In his sentencing remarks, Chief Judge Kidd described Pell's offending as "breathtakingly arrogant".
Abuse survivors and the Catholic faithful have converged at St Patrick's Cathedral, where Cardinal George Pell abused two choirboys, to digest news of the six-year prison sentence handed down this morning.
Sentencing Pell on Wednesday, Victorian County Court Judge Peter Kidd labelled the cardinal's moral culpability as high as he outlined his two attacks on the boys over a month apart.
Pope Francis' former finance minister was convicted in December of orally raping a 13-year-old choirboy and indecently dealing with the boy and the boy's 13-year-old friend in the late 1990s.
Pell abused the 13-year-old choir boys in a Melbourne cathedral in 1996, a jury ruled last year.
Pell was convicted in December, but the verdict was suppressed from being made public in Australia by a court order until February 26 when further child sex offence charges against Pell dating back to the 1970s were dropped.
"Cardinal George Pell has always maintained his innocence and continues to do so".
"The sentences are never long enough but the victims have been heard ... he has been given a sentence, the courts have prevailed".
As he delivered the hugely-anticipated verdict, Chief Judge Peter Kidd said that he chose to "impose a shorter non-parole period" than he would have done otherwise while taking into account Pell's age of 77. "Everything is overshadowed by the forthcoming appeal", he said in a statement read by his lawyer.
He will eligable for parole in three years and eight months.
Chief Judge Kidd during the sentencing hearing.
Almost 100 people lined up outside the doors of the courtroom this morning, including media from around the world and protesters.
The other boy, who never filed a complaint against Pell, had died in 2014 from a heroin overdose.
"None of it seems to fit the crime", she said.
"I think the Catholic Church is shuffling it under the carpet and it makes me sick that I pay school fees to a Catholic system and then some of that money goes to the Catholic Church".

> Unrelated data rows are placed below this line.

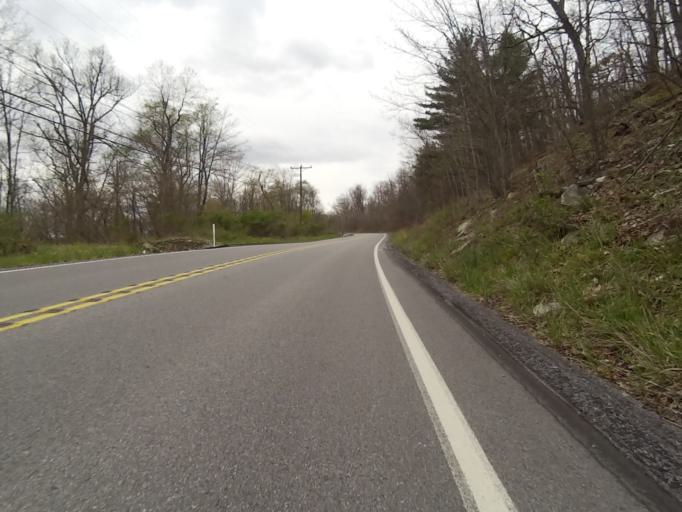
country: US
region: Pennsylvania
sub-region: Clearfield County
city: Troy
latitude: 40.9006
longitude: -78.1552
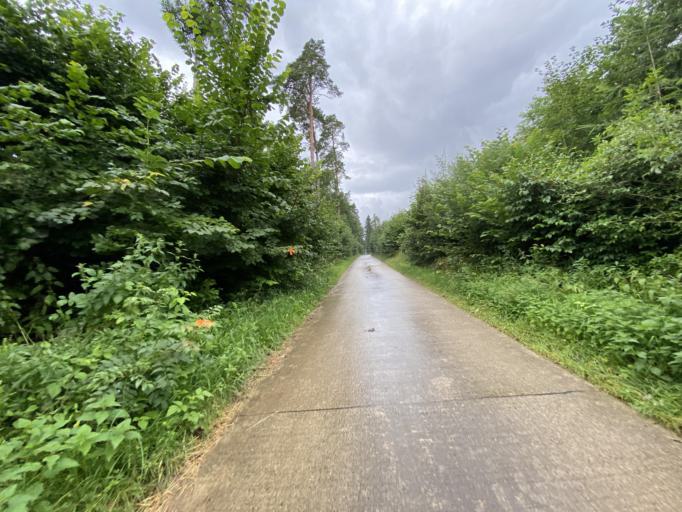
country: DE
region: Baden-Wuerttemberg
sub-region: Tuebingen Region
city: Bingen
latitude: 48.1185
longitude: 9.2526
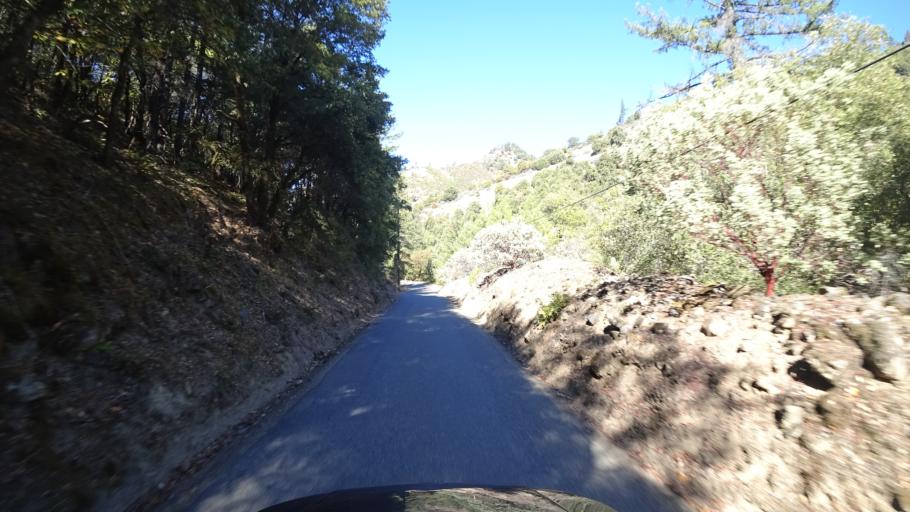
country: US
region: California
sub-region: Humboldt County
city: Willow Creek
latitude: 41.2552
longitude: -123.3177
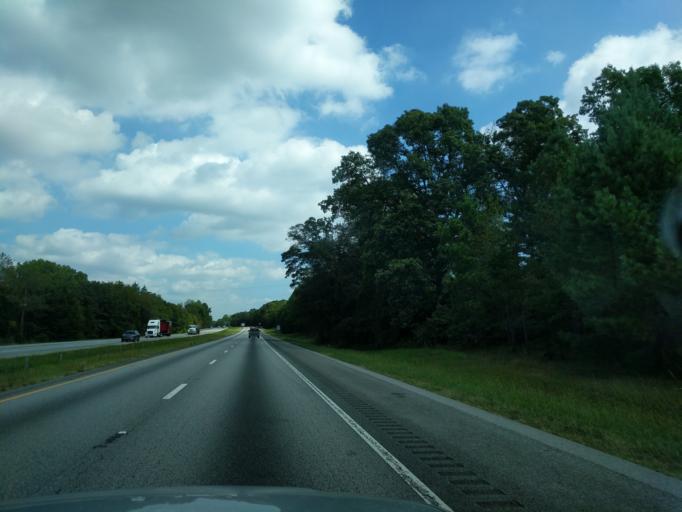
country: US
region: Georgia
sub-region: Hart County
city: Reed Creek
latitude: 34.5272
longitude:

But the judge said Pell was "not to be made a scapegoat for any failings or perceived failings of the Catholic Church".
Though not shortening his sentence, Judge Kidd said he did impose a shorter non-parole period "in recognition in particular of your age, so as to increase the prospect of your living out the last part of your life in the community".
Pope Francis, leader of the world's 1.2 billion Catholics, ended a conference on sexual abuse in February by calling for an "all-out battle" against a crime that should be "erased from the face of the earth".
The cardinal's crimes have drawn widespread condemnation, though he has retained the support of some high-profile figures in Australia.
He took into account Pell's age and that there was no risk of re-offending.
The sexual abuse of children was rarely discussed in public before the 1970s, and it was not until the 1980s that the first cases of molestation by priests came to light, in the United States and Canada.